**What this task involves**
Would you please transcribe the records below exactly, leaving out the pictures?

Start of Information provided

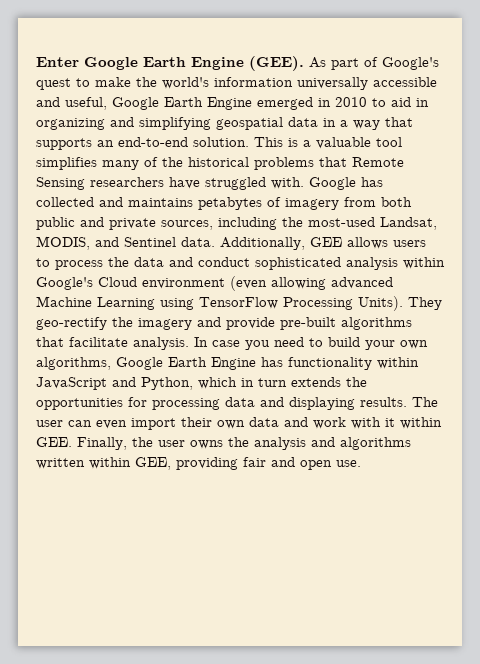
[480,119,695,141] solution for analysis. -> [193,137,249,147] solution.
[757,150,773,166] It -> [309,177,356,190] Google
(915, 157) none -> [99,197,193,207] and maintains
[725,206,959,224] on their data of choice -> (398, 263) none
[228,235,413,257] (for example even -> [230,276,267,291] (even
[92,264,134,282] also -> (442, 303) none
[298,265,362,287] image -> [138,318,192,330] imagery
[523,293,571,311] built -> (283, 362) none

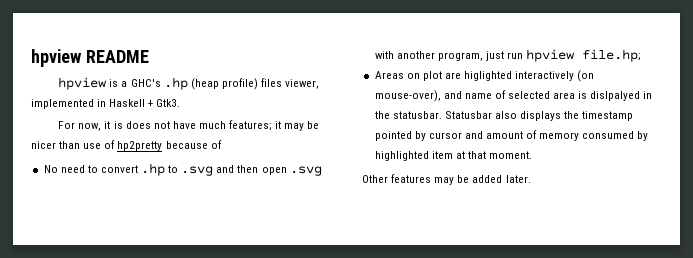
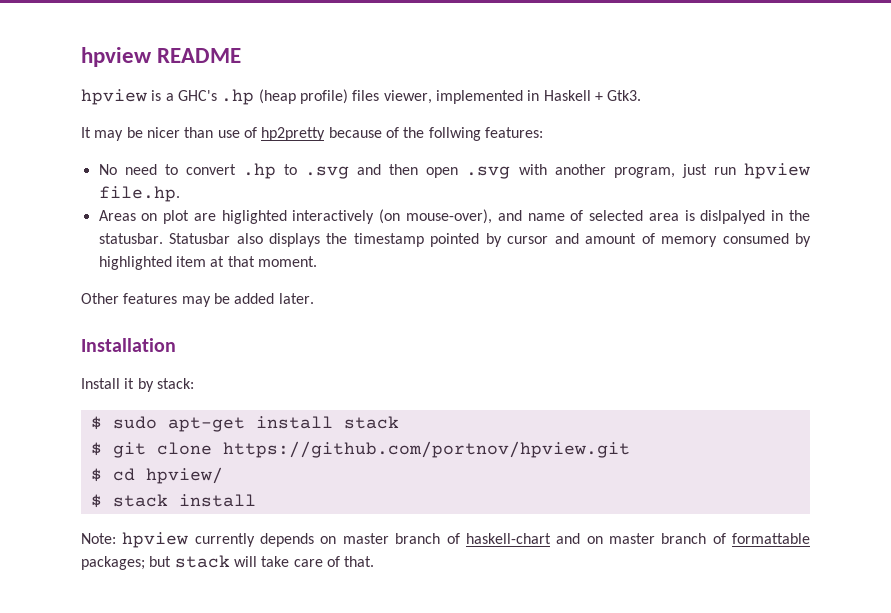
[58,120,282,131] For now, it is does not have much features; it -> [81,127,91,138] It
(222, 144) none -> [403,127,543,141] the follwing features:
[582,49,642,62] file.hp; -> [98,186,180,202] file.hp.
(531, 179) none -> [81,338,176,352] [81,378,194,392] [90,416,399,432] [90,441,630,458] [90,467,223,484] [90,494,256,508] [81,532,810,548] [81,555,375,570] // Installation // Install it by stack: // $ sudo apt-get install stack // $ git clone https://github.com/portnov/hpview.git // $ cd hpview/ // $ stack install // Note: hpview currently depends on master branch of haskell-chart and on master branch of formattable packages; but stack will take care of that.

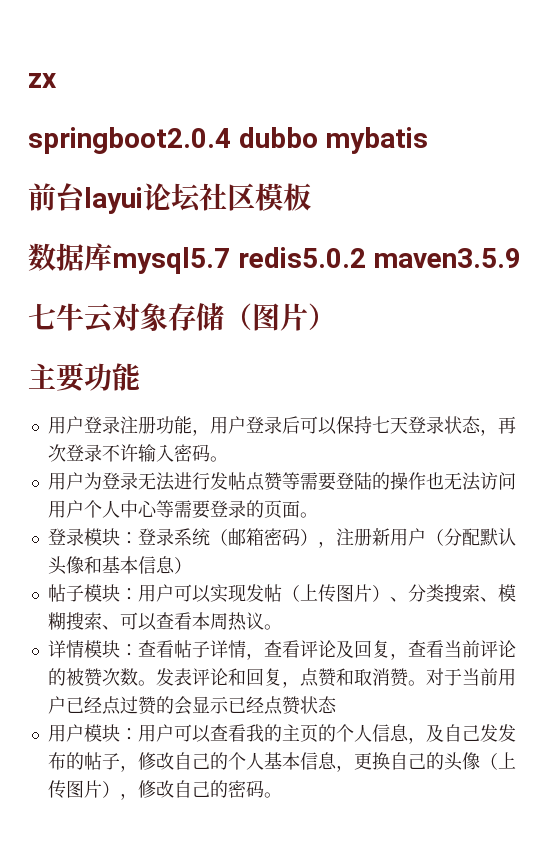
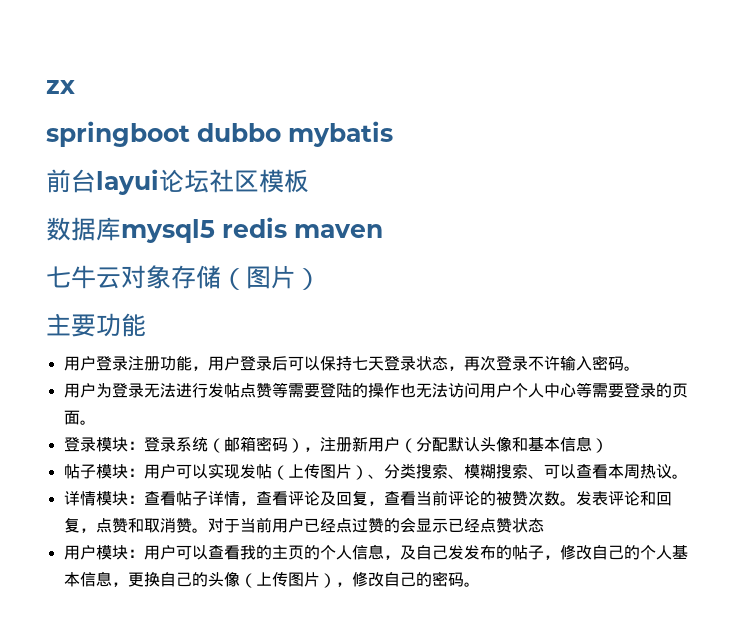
[28,127,231,154] springboot2.0.4 -> [46,121,190,147] springboot
[112,247,522,274] mysql5.7 redis5.0.2 maven3.5.9 -> [121,217,383,243] mysql5 redis maven

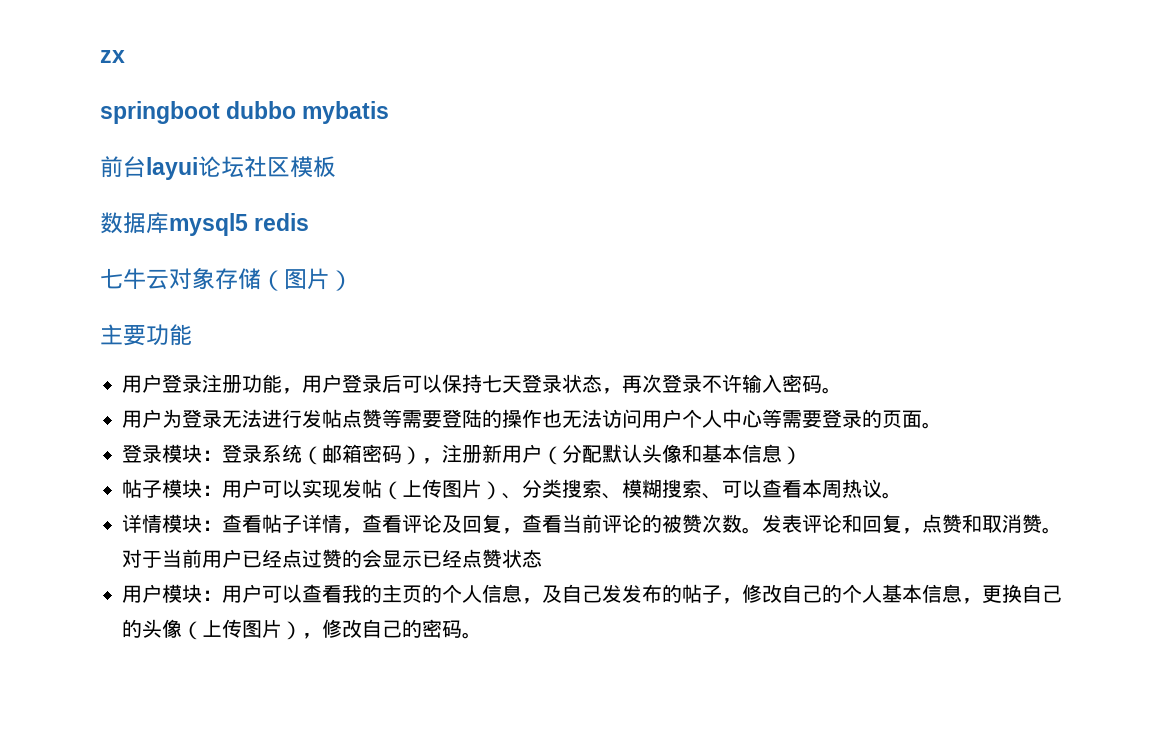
[294,224,383,238] maven -> (310, 222) none

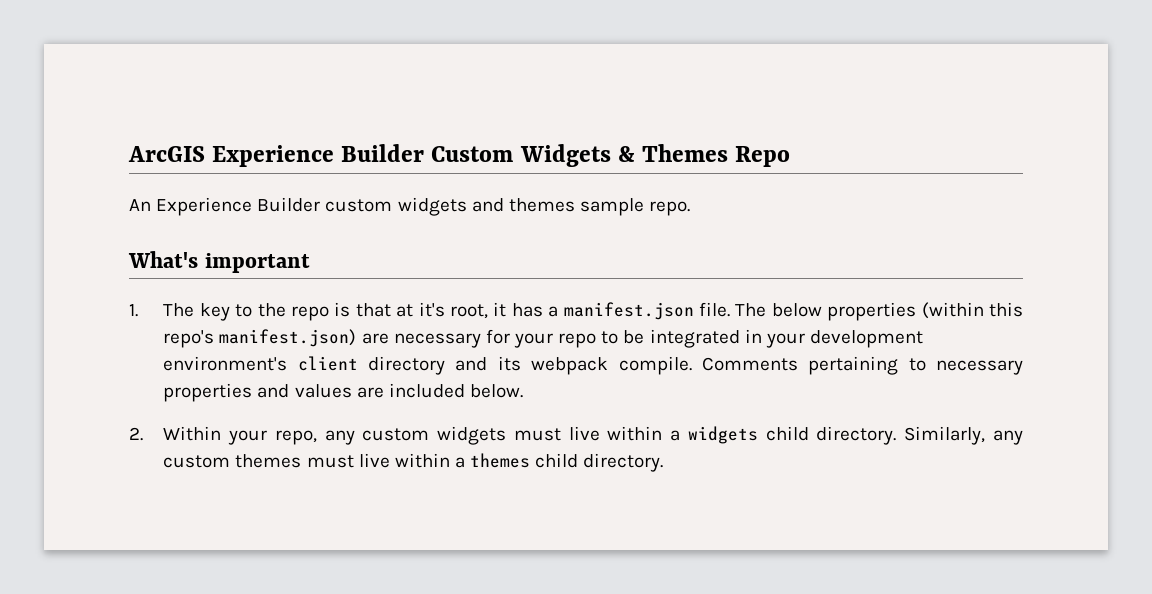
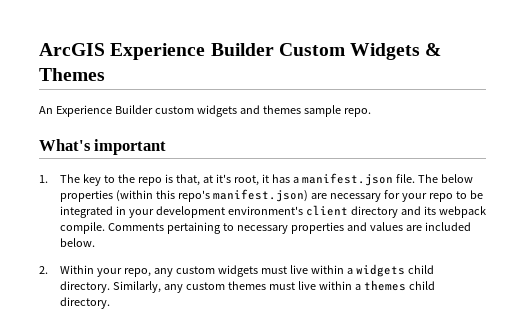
[735,146,791,167] Repo -> (105, 74) none
[355,303,391,317] that -> [175,174,200,186] that,

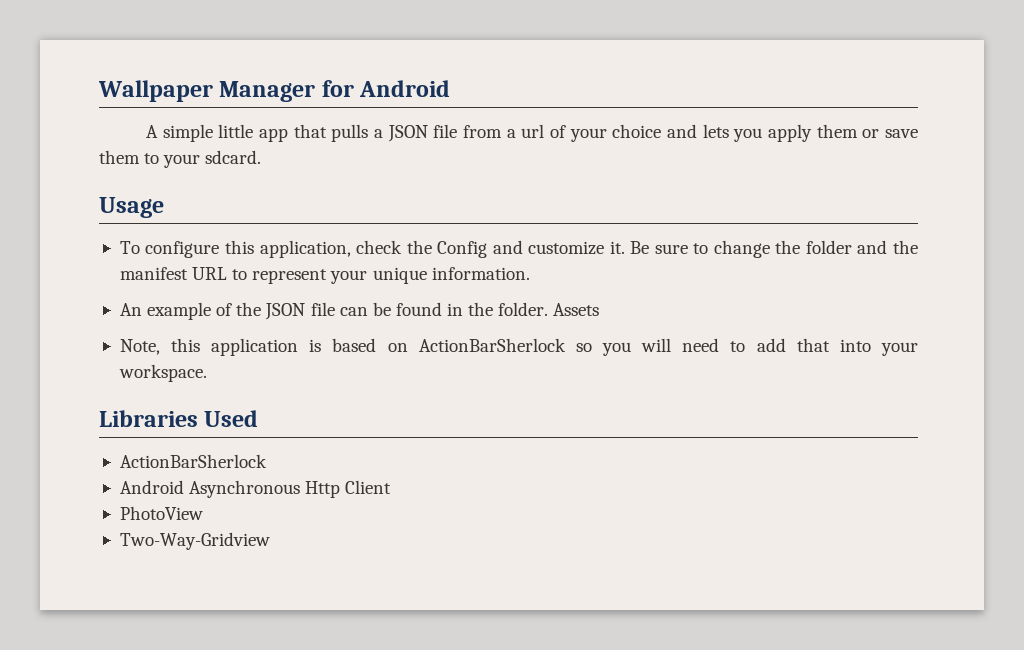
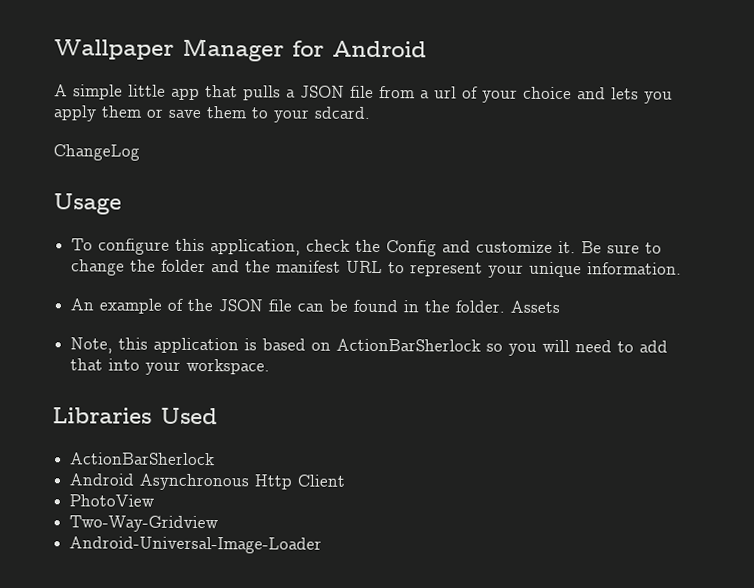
(262, 157) none -> [53,144,140,161] // ChangeLog
(270, 541) none -> [69,536,323,554] // Android-Universal-Image-Loader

End of Information provided

**Reply**
[480,119,695,141] solution for analysis. -> [193,137,249,147] solution.
[757,150,773,166] It -> [309,177,356,190] Google
(915, 157) none -> [99,197,193,207] and maintains
[725,206,959,224] on their data of choice -> (398, 263) none
[228,235,413,257] (for example even -> [230,276,267,291] (even
[92,264,134,282] also -> (442, 303) none
[298,265,362,287] image -> [138,318,192,330] imagery
[523,293,571,311] built -> (283, 362) none

[58,120,282,131] For now, it is does not have much features; it -> [81,127,91,138] It
(222, 144) none -> [403,127,543,141] the follwing features:
[582,49,642,62] file.hp; -> [98,186,180,202] file.hp.
(531, 179) none -> [81,338,176,352] [81,378,194,392] [90,416,399,432] [90,441,630,458] [90,467,223,484] [90,494,256,508] [81,532,810,548] [81,555,375,570] // Installation // Install it by stack: // $ sudo apt-get install stack // $ git clone https://github.com/portnov/hpview.git // $ cd hpview/ // $ stack install // Note: hpview currently depends on master branch of haskell-chart and on master branch of formattable packages; but stack will take care of that.

[28,127,231,154] springboot2.0.4 -> [46,121,190,147] springboot
[112,247,522,274] mysql5.7 redis5.0.2 maven3.5.9 -> [121,217,383,243] mysql5 redis maven

[294,224,383,238] maven -> (310, 222) none

[735,146,791,167] Repo -> (105, 74) none
[355,303,391,317] that -> [175,174,200,186] that,

(262, 157) none -> [53,144,140,161] // ChangeLog
(270, 541) none -> [69,536,323,554] // Android-Universal-Image-Loader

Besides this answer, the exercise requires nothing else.